Last Monday, Student Life reported that the cost of attending Washington University as an undergraduate has risen to $40,838. Extrapolating to four years, and (wrongly) accounting for no future increases, the cost of a Washington University degree, then, has risen to $163,335. For those of us whose tuition is not being paid for by members of the Chancellor’s Parents’ Council, our potential debt load also has risen dramatically. This situation is not merely hypothetical-as a senior graduating with substantial debt, I am forced to consider myself lucky when compared to a friend who already owes well over $100,000.
I went to the (ironically) free Loan Repayment Calculator at the public service website FinAid.org and punched the numbers. Beginning with a total debt load of $163,335, adding a very generous interest rate of 4 percent, spreading the terms of the loan over the standard ten years, and allowing for the $50 minimum monthly payment demanded on Stafford Loans, the results generated are enough to make any sane person seriously wonder if the full ride she turned down at the state college might have been a more humane option.
It doesn’t take FinAid long to calculate misery: With a monthly loan payment of $1,653.69, “It is estimated that you will need an annual salary of at least $198,442.80 to be able to afford to repay this loan. This estimate assumes that 10 percent of your gross monthly income will be devoted to repaying your student loans. If you use 15 percent of your gross monthly income to repay the loan, you will need an annual salary of only $132,295.20, but you may experience some financial difficulty.” A student with a total debt load of $80,000-about average among my friends-can rest much easier. At 22-years-old with only a bachelor’s degree, an annual salary of $97,195.20 should do the trick.
Meeting the minimum requirements of merely $100-200K per year casts a serious shadow on the job listings sent out by the Career Center in today’s email. Unless our nation’s priorities have shifted drastically overnight, it seems rather doubtful that “National Multiple Sclerosis Society – Program Department Intern” or “City of Long Beach – Management Assistant Program” will fit the bill.
Graduate studies only further exacerbate the problem. At a school like Washington University where so many of us consider the A.B. to be only the first initials to eventually complete our signatures, we can anticipate as many as two, three, four, or six years of graduate debt to add to the total owed. The virtues of higher education cannot be understated. But neither can the reality of student debt.
Rather, the exorbitant debt load encouraged by the University and private lenders-“Invest in your future!”-exists to serve alternate ends. Facing monthly payments of over $1000, the student is effectively left with only two options: abandoning dreams and embarking instead on the career path of the corporate whore, or refinancing and consolidating loans (have you checked your mail recently?) to spread payments into the indefinite future. No cause for alarm-our $163,335 debt load spread over forty years will only require an annual salary of $81,916.80.

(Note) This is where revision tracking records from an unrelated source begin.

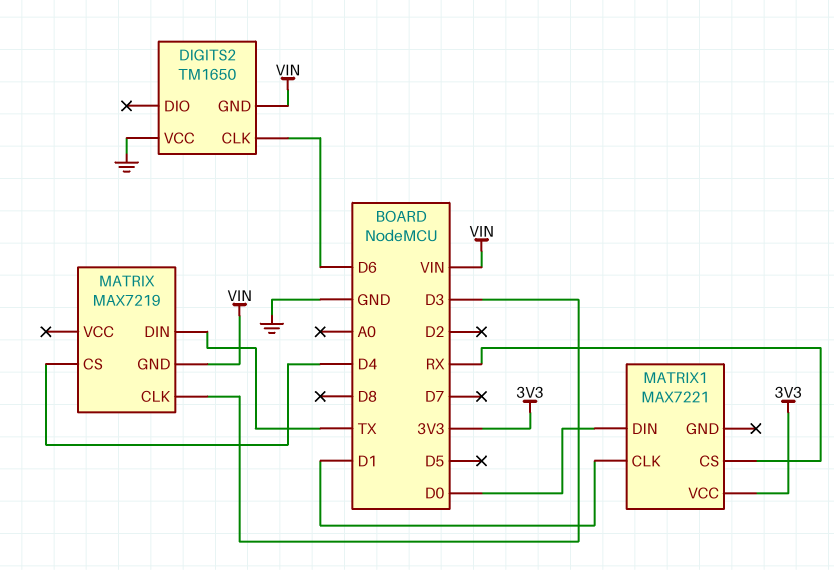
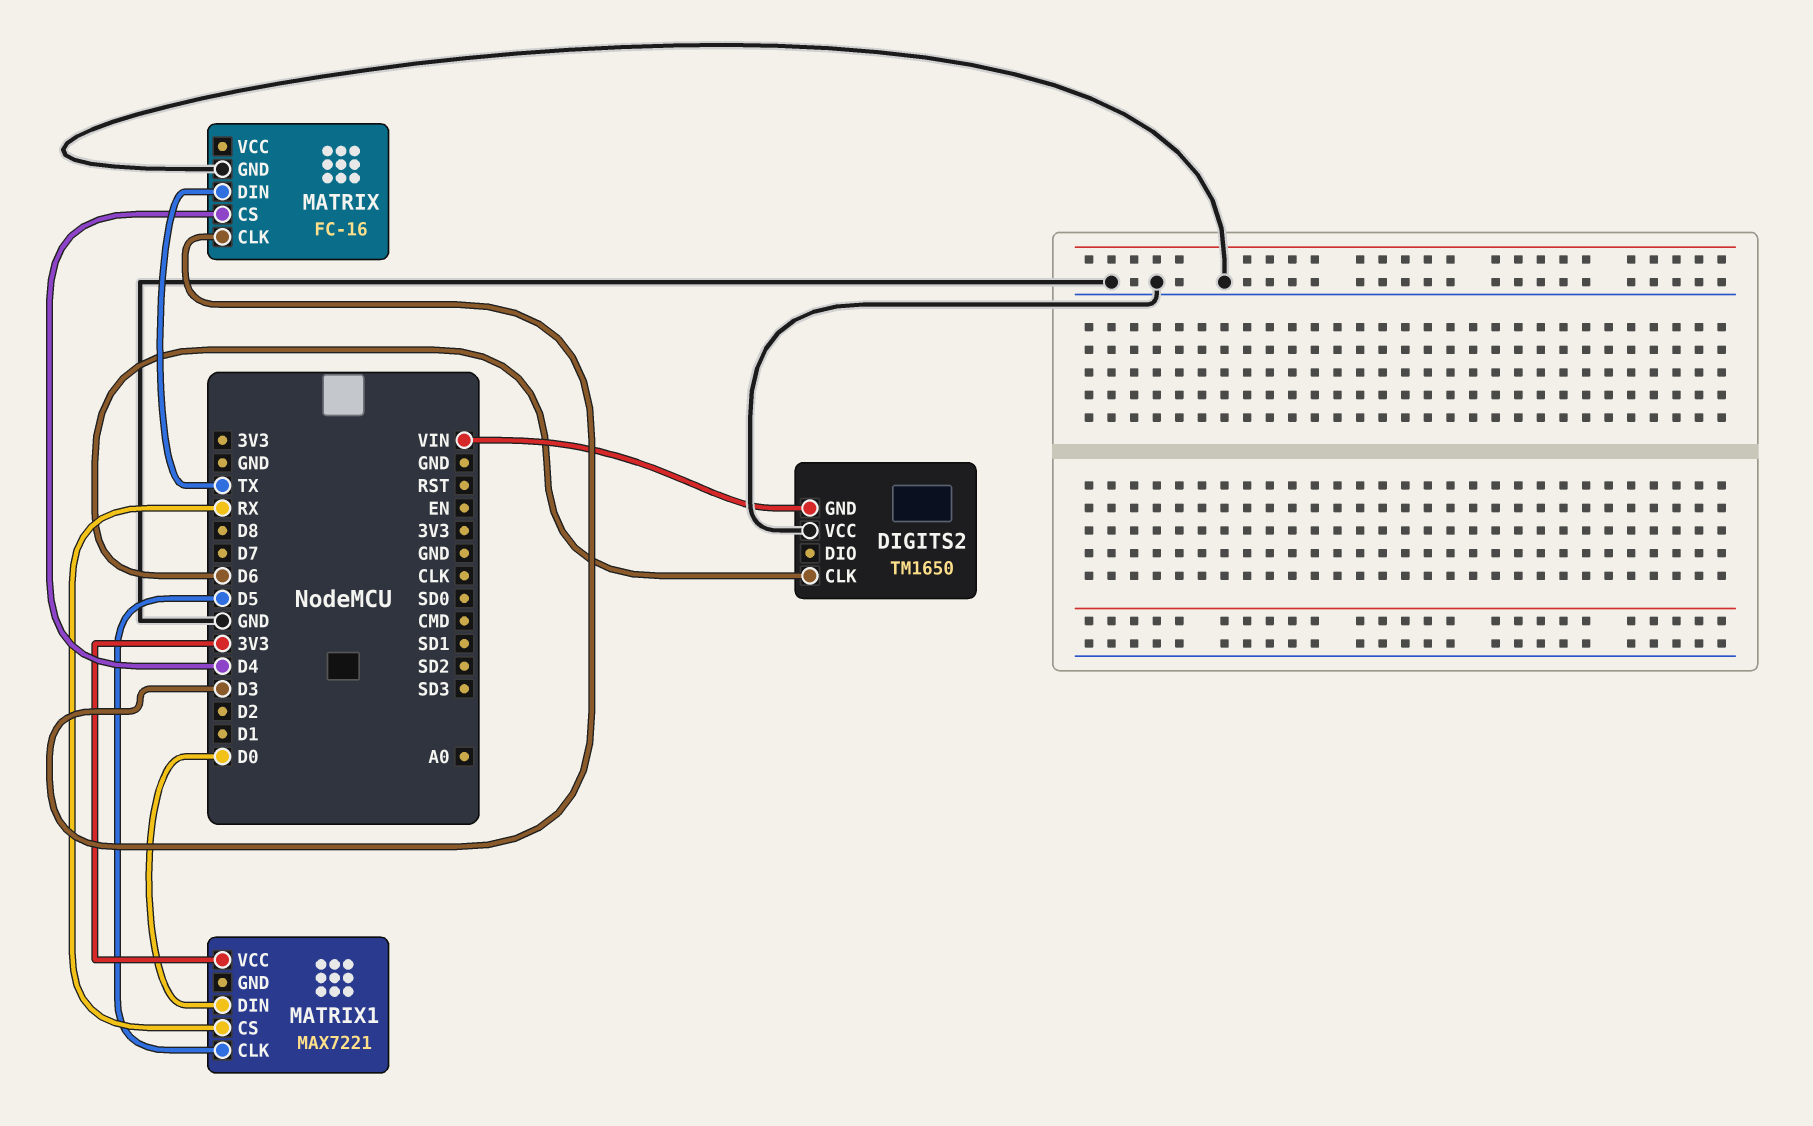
MATRIX: MAX7219 -> FC-16
MATRIX pin GND: VIN -> GND
MATRIX1 pin CLK: D1 -> D5

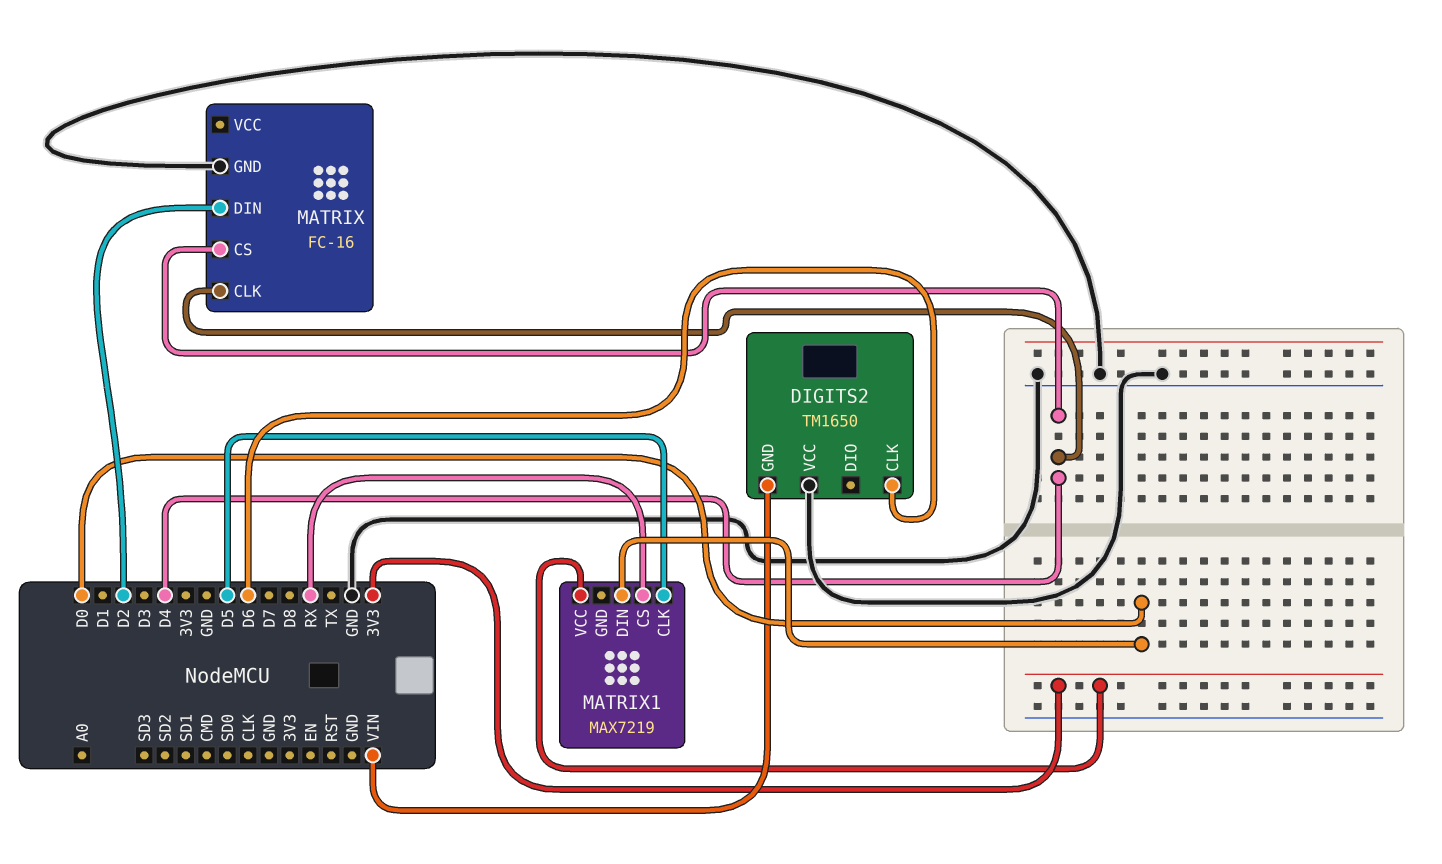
MATRIX pin CLK: D3 -> D4
MATRIX pin DIN: TX -> D2
MATRIX1: MAX7221 -> MAX7219

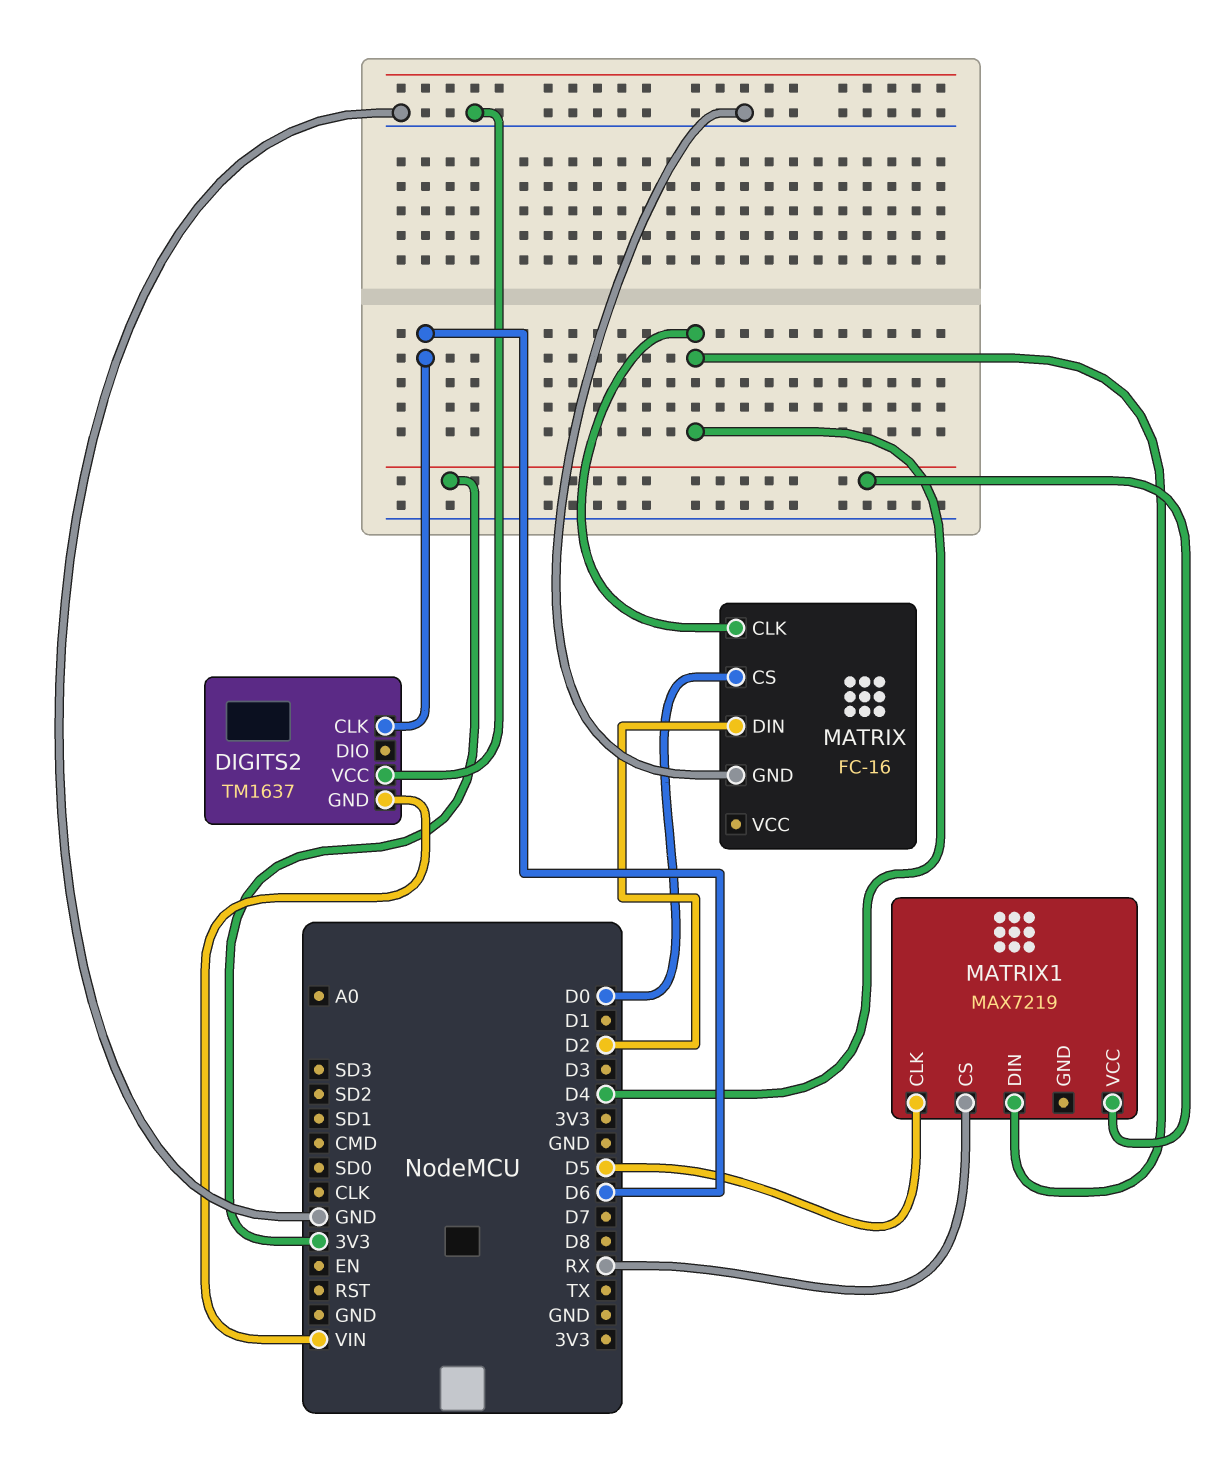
DIGITS2: TM1650 -> TM1637
MATRIX pin CS: D4 -> D0
MATRIX1 pin DIN: D0 -> D4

Looks like our two options converge into one.
The extraordinary generosity of our friends at Sallie Mae, Citibank, and Student Financial Services comes as a direct result of a federal government that chooses to decimate education funding in favor of weapons systems. And this fulfils a larger goal, too: when the poorest among the best and the brightest face such an insane debt load, they are forced to turn away from the arts, humanities, and public service and instead consider only the virtues of business and the sciences.
And that, in turn, helps our friends at Olin, Monsanto, and Boeing with their own extraordinary generosity.